(DATASET CONTENT)

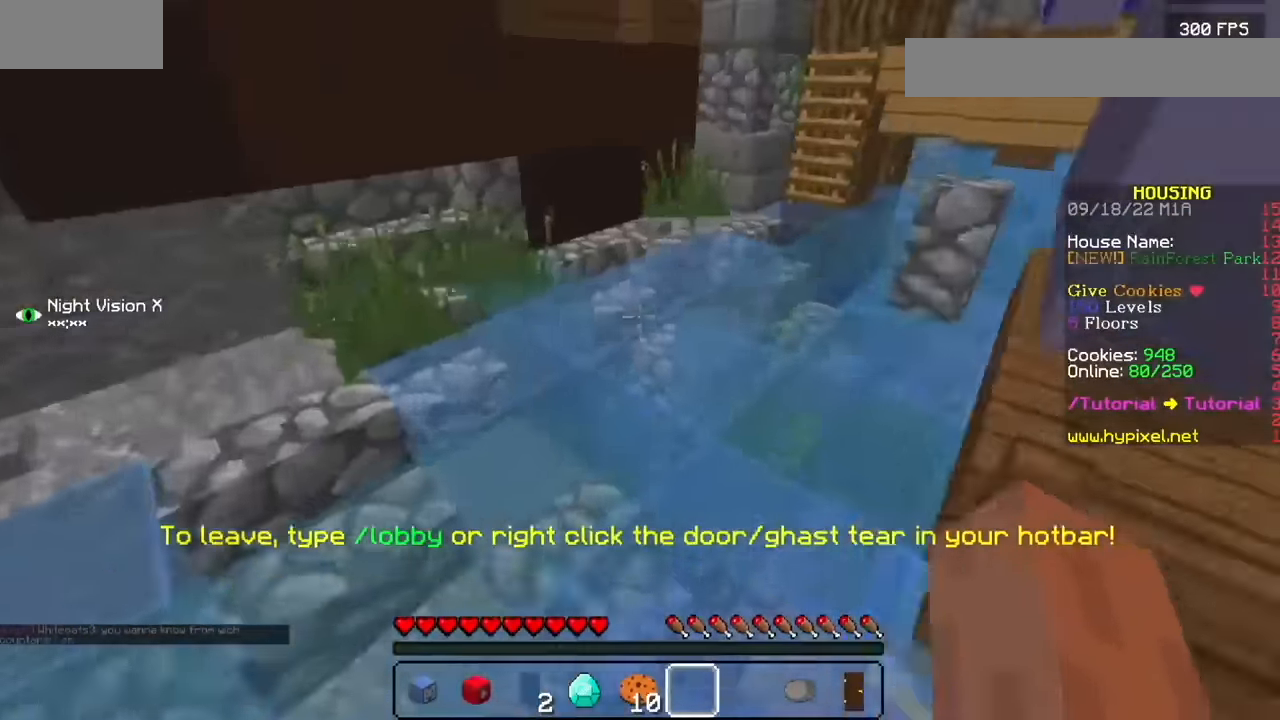
{"keys": [], "mouse": ["left"], "events": []}
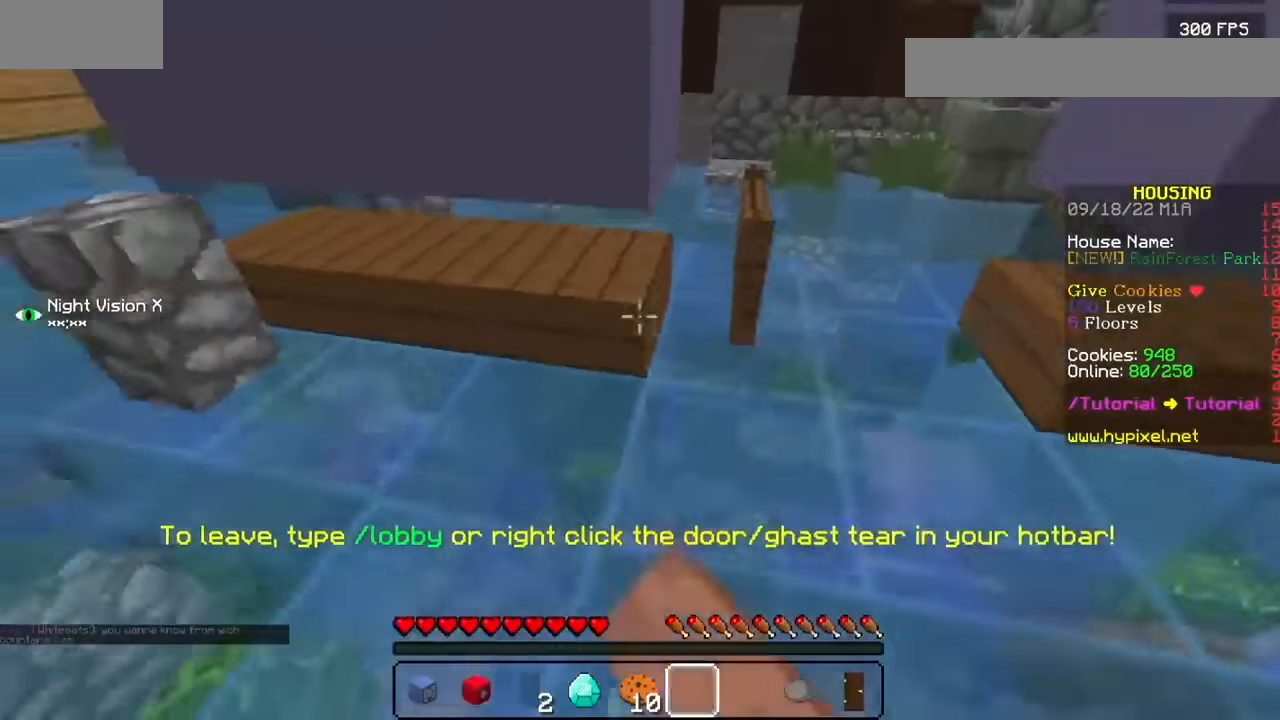
{"keys": [], "mouse": ["left"]}
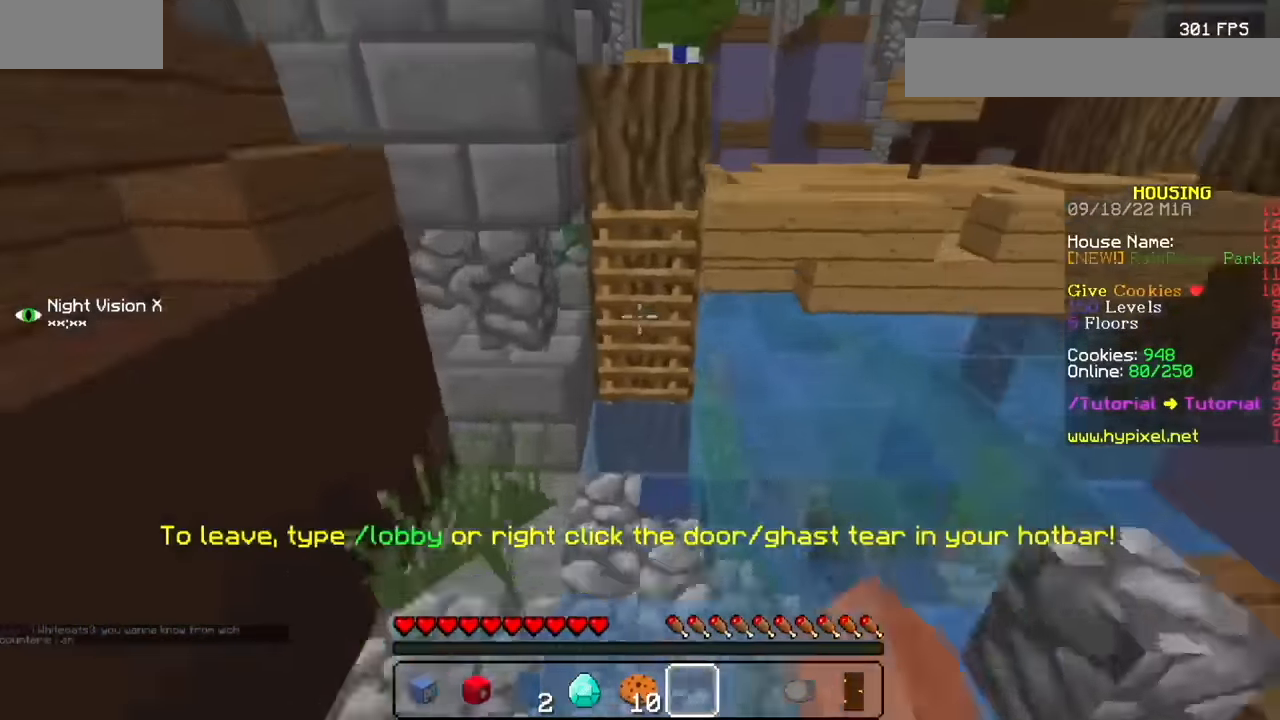
{"keys": [], "mouse": ["left"], "events": []}
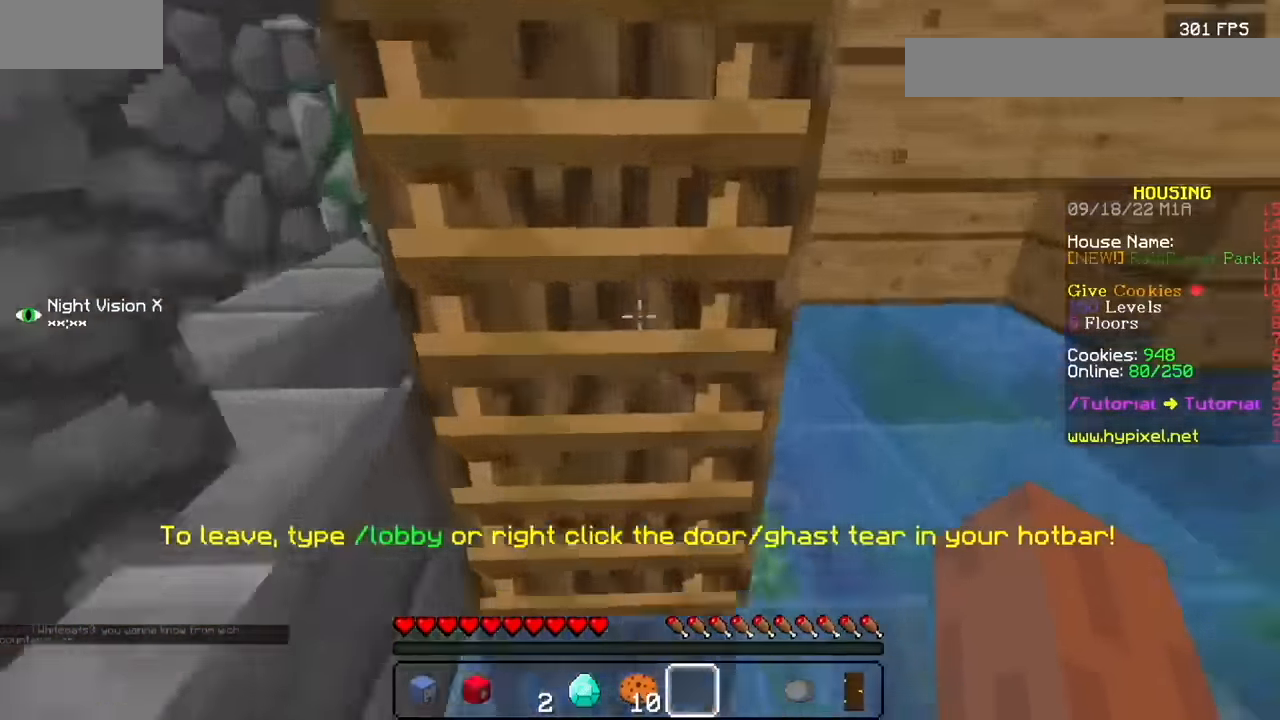
{"keys": [], "mouse": ["left"], "events": []}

(End DATASET CONTENT)

__INSTRUCTIONS TO FOLLOW__. Copy all the data exactly as written, but skip any picture.

__EXERCISE SOLUTION__.
{"keys": [], "mouse": ["left"], "events": []}
{"keys": [], "mouse": ["left"]}
{"keys": [], "mouse": ["left"], "events": []}
{"keys": [], "mouse": ["left"], "events": []}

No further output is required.